== Task prompt ==
In the forum thread below comparing MIG and multi-process welders, how long did savarin's replacement 3-in-1 welder last?

== Supplied passage ==
====

# Mig vs Multi-Process machine



## matthewsx (Jul 2, 2021)

So, I might be getting a welder from Harbor Freight this weekend and kinda going back and forth on what to buy.

They've got the MigMax 215 for $850 which I understand is a pretty proven machine for hobby use.

They also recently came out with the Titanium Unlimited 200 for $800

Between their unrestricted 10% off coupon, and the 10% off for signing up for a credit card, and the 0% interest for 12 months I think now is the time to buy a west coast welder.

I know the Titanium only does DC Tig so no aluminum, and it's an inverter so maybe a shorter lifespan than the MigMax but not sure if that matters.

The MigMax can be used with a spool gun for aluminum welding and it's the more proven machine.

Or, do I drop the extra dough for the OmniPro 220 ($1100)?

Or, do I go cheap and just get the little Easy-Flux 125 $200 and wait for an even better deal?

I would like to eventually learn Tig but not sure now is the right time, or if it would bum me out to only be able to do steel. I have oxy/acetylene but hesitate to start on my next likely project (a lathe stand) knowing how much more time it takes vs. Mig.

Anyone on here who've used any of these machines care to share your experiences?

Thanks,

John


----------



## machPete99 (Jul 2, 2021)

I think all of those machines are DC so not really suited for aluminum. I am not sure that a spool gun magically gets around the need for AC but I primarily do TIG and AC is required there for aluminum.


----------



## savarin (Jul 2, 2021)

I have owned 2 x 3 in 1 welders.
When they were new straight out the box they were great for all three processes (no tig)
But, the first one karked it after 3 months so was replaced under warranty, the replacement was obviously one that had been repaired.
This one lasted 14 months. They have a ton of electronics inside but without any circuit diagrams no one best is interested in attempting a repair.
I would suggest get the best individual welder for the process you want, more expensive but better in the long run.
Just my take on the subject.


----------



## matthewsx (Jul 2, 2021)

savarin said:


> I have owned 2 x 3 in 1 welders.
> When they were new straight out the box they were great for all three processes (no tig)
> But, the first one karked it after 3 months so was replaced under warranty, the replacement was obviously one that had been repaired.
> This one lasted 14 months. They have a ton of electronics inside but without any circuit diagrams no one best is interested in attempting a repair.
> ...



This is what I was thinking too, multi-purpose might just be too much to ask for a budget machine. There are some good welders here at work so I might just go with the little one and call it good. 

Unfortunately I have a hard time getting a welder that doesn't use all the power I have available  

John


----------



## ericc (Jul 2, 2021)

Those cheap Harbor Freight flux core wire welders are really the bottom of the barrel.  They have a very narrow sweet spot.  I was just using a flux core welder last week, but it is a Lincoln which is much better (since it has a higher quality power supply).  They are quick to learn, take 120 V power which is convenient, and fairly light.  They also don't burn out as easily as the inverters.  It is really easy to lay down a cold weld, so do not use them for mission critical applications until you have done a lot of welds and tested many of them to failure.  On the other hand, it is much harder to lay down a weak but nice looking weld with a stick welder.  If it looks at all decent, it will probably hold.  Among blacksmiths, all these welders seem to have equal representation.  I used the Lincoln to fix the facilities lawnmower and do a plug weld on a restoration bracket.  The latter was cold and terrible, but it was ornamental and I ground it down.  That welder maxes out at 3/16", but 1/8" is more like it.  The plug weld was on 1/4" and even though I burnt it real good, there was not a decent setting to get wetted in very well.  Unfortunately, no stick or TIG available at the shop I was visiting.

====

== Data listing ==
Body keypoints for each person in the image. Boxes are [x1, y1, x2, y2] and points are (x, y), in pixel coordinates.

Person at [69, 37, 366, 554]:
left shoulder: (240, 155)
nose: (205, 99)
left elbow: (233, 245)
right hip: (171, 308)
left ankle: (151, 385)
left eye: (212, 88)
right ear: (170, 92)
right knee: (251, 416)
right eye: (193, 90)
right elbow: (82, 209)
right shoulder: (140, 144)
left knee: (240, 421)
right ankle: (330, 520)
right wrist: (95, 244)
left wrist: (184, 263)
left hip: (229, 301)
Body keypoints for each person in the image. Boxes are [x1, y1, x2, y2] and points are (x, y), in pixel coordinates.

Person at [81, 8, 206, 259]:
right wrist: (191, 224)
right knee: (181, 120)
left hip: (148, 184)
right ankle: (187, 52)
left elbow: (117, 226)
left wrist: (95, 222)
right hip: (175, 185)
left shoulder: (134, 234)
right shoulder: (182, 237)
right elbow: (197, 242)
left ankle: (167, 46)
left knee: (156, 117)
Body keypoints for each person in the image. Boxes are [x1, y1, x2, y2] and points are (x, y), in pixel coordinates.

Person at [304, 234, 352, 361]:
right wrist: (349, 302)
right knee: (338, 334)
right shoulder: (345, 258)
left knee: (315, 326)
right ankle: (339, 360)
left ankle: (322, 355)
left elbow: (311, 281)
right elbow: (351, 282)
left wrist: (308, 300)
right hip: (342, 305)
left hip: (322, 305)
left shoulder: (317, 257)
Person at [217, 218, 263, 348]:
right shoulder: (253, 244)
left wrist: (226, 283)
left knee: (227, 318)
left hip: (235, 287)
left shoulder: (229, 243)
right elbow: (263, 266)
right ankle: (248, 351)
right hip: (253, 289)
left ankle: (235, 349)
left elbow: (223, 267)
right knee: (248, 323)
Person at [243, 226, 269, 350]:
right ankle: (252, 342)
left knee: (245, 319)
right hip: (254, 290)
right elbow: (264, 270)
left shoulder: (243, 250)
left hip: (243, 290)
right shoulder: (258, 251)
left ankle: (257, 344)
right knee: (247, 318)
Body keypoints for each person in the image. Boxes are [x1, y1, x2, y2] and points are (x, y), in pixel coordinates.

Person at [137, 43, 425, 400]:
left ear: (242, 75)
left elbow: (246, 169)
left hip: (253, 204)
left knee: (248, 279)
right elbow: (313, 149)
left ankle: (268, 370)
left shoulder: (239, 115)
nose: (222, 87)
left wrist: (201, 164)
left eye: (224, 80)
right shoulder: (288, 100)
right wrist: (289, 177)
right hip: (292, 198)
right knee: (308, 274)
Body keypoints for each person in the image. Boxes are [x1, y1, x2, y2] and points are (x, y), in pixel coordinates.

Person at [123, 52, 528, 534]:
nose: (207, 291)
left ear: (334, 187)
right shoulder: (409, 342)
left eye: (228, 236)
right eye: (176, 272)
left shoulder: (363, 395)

====

== Task output ==
14 months.